Reaching for ETS by reflex. Not every shared state needs it. If you have a single GenServer that handles a few hundred requests per second and the state fits in its heap, leave it alone. ETS adds complexity — ownership, atomicity gotchas, eviction — that is not worth paying for sub-bottleneck workloads.

Forgetting that writes still go through one process. The cache pattern speeds up reads. Writes still funnel through the owner. If your workload is 80% writes and 20% reads, ETS does not help much, and you probably want sharding or a different design altogether.

Mixing direct ETS writes with GenServer-mediated writes. Pick one. If most writes go through the GenServer but a few "fast path" writes go directly, you have two writers racing, and now your "owner" is not really an owner. Consistency falls apart at the seams.

Using GenServer.call to read from ETS. You see this a lot in code reviews: someone wraps the ETS read in a handle_call. The whole point of ETS is to skip the GenServer on reads. If you are calling through, you have the worst of both worlds — the GenServer bottleneck plus the ETS complexity.

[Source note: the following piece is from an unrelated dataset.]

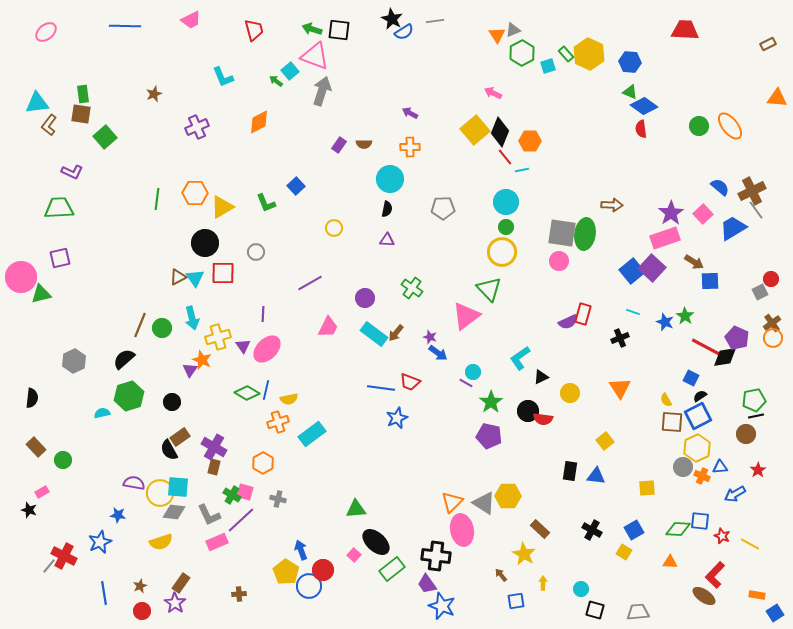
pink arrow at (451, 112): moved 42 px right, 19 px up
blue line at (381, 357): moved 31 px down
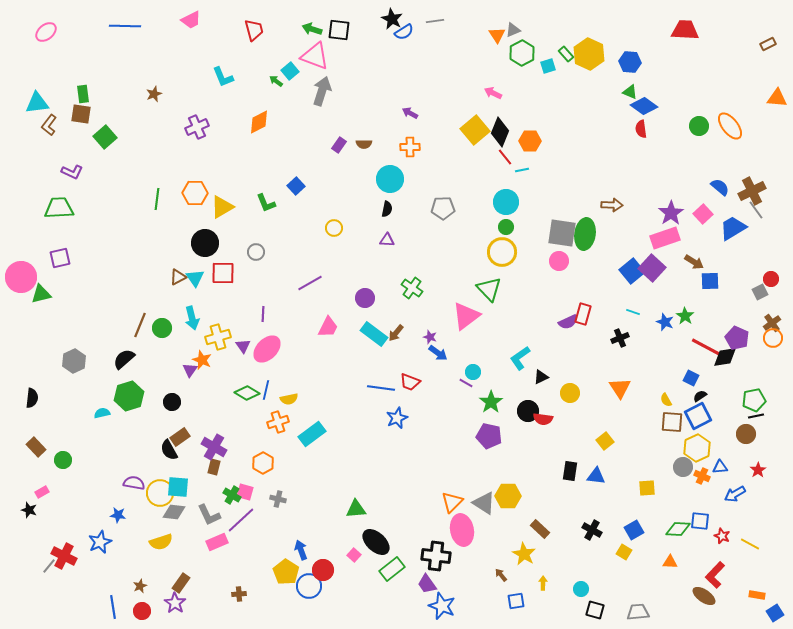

Not handling the table's death. If the owner crashes, the table goes with it. Reader processes that cached the table name will get ArgumentError on the next call. Either use heir: to transfer ownership on death, or accept that crashes wipe the cache (often fine — the supervisor restarts the owner, the table is recreated, the cache warms up again).

Key Takeaways

  • A GenServer serializes everything through one mailbox. ETS does not. For read-heavy shared data, ETS is dramatically faster because reads run in parallel without copying.
  • The canonical cache pattern: one GenServer owns the table and handles writes; everyone else reads directly. Phoenix, Plug.Session.ETS, Cachex, and ConCache all do this.
  • ETS gives up atomic multi-key updates. Use update_counter or update_element for atomic single-key writes; funnel through a GenServer for anything that spans keys.
  • Keep state in the GenServer when writes dominate, when invariants span the whole structure, or when you want supervisor-level reset on crash.
  • For very high write throughput, shard across N owners with :erlang.phash2(key, n). Discord runs this pattern at massive scale.
  • Never wrap an ETS read in GenServer.call — that defeats the entire point. Read directly from the caller's process.